(Host) Vermont needs much more information about its abundant but potentially threatened groundwater supplies.
That was the message today to a legislative committee that has launched a two-year study of groundwater issues.
VPR’s John Dillon has more.
(Dillon) Lee Nellis is the town planner for Williston, a fast-growing bedroom community outside Burlington. He offers a cautionary tale about scarce groundwater water supplies.
Nellis says as development expanded in the Oak Knoll area of town, each new homeowner drilled a new well. But eventually, the wells went dry.
(Nellis) “As time went by and more and more folks live in the area, it became obvious that many of the homes did not have an adequate supply of groundwater.”
(Dillon) The homeowners with the dry wells wanted the town to extend municipal water lines to the areas at cost of up to $16,000 per house. People with sufficient water balked at the price. And the result was a bitter dispute between neighbors who had enough water and those without.
Nellis says there’s a lesson here for the state as a whole.
(Nellis) “The towns as they develop certainly need to pay attention to this. Because the consequence is very large expenditures in infrastructure that really ought not to have been necessary if somebody had been planning ahead.”

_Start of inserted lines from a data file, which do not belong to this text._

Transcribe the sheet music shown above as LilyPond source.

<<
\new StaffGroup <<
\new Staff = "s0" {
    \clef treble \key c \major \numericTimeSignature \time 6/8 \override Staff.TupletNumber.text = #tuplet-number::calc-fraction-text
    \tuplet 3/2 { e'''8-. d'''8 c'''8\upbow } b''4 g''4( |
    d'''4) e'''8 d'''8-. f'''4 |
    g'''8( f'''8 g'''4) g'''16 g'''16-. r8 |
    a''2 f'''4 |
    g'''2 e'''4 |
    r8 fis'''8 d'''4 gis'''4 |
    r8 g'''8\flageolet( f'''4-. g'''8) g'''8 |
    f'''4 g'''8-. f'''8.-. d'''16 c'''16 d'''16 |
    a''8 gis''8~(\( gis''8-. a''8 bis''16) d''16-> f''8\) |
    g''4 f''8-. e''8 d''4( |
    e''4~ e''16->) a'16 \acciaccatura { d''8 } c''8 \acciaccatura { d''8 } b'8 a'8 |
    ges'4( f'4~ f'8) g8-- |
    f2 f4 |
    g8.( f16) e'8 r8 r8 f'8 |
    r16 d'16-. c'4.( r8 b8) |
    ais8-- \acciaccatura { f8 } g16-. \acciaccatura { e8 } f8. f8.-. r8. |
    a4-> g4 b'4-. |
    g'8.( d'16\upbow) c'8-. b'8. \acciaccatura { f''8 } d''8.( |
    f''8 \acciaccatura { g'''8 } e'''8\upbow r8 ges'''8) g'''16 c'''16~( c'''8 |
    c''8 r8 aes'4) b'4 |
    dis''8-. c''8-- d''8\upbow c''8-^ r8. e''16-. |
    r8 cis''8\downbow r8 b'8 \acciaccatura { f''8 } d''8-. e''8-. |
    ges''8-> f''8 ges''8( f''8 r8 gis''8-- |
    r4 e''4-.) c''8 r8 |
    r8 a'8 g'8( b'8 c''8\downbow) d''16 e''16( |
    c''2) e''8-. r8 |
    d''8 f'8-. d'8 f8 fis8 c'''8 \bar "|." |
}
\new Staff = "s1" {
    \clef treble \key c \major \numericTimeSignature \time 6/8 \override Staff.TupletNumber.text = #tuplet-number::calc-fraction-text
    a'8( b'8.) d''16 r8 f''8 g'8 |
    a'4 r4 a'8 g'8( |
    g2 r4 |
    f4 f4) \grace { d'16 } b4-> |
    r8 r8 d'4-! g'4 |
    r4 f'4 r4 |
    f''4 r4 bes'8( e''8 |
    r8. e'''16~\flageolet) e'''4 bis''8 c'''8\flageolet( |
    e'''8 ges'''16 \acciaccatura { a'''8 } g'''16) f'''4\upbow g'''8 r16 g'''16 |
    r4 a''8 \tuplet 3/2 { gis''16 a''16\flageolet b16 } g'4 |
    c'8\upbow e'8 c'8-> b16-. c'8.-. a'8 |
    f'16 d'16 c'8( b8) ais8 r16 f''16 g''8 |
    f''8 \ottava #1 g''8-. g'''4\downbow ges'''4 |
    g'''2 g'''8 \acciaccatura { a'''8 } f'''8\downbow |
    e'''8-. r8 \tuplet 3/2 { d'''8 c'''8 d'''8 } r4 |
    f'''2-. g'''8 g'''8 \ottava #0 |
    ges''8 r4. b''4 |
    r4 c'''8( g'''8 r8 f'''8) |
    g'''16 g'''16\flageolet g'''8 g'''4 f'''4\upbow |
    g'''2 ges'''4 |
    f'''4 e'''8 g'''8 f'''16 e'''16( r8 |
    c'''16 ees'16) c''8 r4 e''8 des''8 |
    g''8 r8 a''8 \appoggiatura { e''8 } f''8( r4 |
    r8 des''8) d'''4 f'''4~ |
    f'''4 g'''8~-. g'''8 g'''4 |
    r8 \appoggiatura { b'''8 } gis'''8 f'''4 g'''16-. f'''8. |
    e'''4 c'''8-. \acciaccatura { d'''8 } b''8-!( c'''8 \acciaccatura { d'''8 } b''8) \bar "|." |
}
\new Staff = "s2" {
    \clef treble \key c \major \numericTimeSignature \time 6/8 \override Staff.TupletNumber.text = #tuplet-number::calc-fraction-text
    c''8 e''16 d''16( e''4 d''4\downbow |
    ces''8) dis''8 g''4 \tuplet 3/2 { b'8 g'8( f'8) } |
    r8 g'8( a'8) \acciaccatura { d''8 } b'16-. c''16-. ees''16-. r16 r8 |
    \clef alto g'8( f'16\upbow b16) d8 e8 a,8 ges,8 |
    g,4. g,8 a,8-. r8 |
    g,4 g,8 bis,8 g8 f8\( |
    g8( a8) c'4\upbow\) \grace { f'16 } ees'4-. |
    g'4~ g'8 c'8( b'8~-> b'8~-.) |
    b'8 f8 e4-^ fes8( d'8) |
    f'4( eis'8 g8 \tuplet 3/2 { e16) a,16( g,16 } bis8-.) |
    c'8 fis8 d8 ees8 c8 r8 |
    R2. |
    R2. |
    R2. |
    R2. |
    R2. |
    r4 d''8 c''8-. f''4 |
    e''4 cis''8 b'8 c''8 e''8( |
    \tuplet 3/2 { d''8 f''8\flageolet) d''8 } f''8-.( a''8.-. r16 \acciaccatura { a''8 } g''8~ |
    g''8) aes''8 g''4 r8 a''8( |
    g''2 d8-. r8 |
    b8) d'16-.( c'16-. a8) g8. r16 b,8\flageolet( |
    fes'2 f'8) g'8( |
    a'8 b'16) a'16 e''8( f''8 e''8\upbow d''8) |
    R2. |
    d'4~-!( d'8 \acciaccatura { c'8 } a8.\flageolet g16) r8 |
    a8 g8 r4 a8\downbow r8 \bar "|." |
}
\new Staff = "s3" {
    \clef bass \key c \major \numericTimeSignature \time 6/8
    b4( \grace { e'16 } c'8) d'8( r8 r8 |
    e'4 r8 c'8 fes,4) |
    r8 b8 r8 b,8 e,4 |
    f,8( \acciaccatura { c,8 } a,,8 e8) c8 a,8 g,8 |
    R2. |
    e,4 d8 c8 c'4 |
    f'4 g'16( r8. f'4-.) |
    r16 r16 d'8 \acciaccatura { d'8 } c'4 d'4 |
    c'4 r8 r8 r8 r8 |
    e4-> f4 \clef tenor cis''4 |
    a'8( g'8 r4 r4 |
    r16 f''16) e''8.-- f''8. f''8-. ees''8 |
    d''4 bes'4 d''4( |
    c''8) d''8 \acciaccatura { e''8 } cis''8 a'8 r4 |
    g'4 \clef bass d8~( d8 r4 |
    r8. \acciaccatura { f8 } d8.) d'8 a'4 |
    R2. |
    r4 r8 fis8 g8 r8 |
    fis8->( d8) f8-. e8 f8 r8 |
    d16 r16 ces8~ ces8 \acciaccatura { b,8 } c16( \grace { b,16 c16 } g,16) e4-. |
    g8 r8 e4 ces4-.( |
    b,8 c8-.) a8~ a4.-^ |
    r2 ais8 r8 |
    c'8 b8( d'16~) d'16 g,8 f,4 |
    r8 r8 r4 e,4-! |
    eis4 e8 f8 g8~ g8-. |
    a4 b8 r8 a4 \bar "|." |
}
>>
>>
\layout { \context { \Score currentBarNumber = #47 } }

(Dillon) The Legislature in the last session created a committee to look at groundwater supplies and regulation. The committee is supposed to recommend whether groundwater should be considered part of the public trust – essentially a resource that belongs to everyone.
Hugo Liepmann of Randolph Center held a plastic bottle of clear liquid and gave the panel a short course on the mystery of water, and why it needs protection. There’s no new water being made, he says. What we have now has been recycled endlessly through the ages.
(Liepmann) “The water in this bottle is as old as the earth. And that really stops me when I realize this water has been tree sap, it’s been maybe the blood of the fish. It’s been in a sewer. It’s been in a swamp, maybe not even in Vermont, maybe in China, who knows.”
(Dillon) The panel is interested in expanding groundwater mapping throughout the state, so people know where the supplies are -and what areas need protection.
Members also want Governor Jim Douglas to complete the appointments to the committee. The statute requires the governor to appoint an environmental member, but the post has been vacant all summer and fall.
Senator Diane Snelling, a Chittenden County Republican, is the panel’s co-chair.
(Snelling) “We have now had three meetings. And it’s very difficult and complex information and we are clearly concerned that somebody should come on as soon as possible.”
(Dillon) The committee will write Douglas a letter asking him to make the appointment.
For Vermont Public Radio, I’m John Dillon in Montpelier.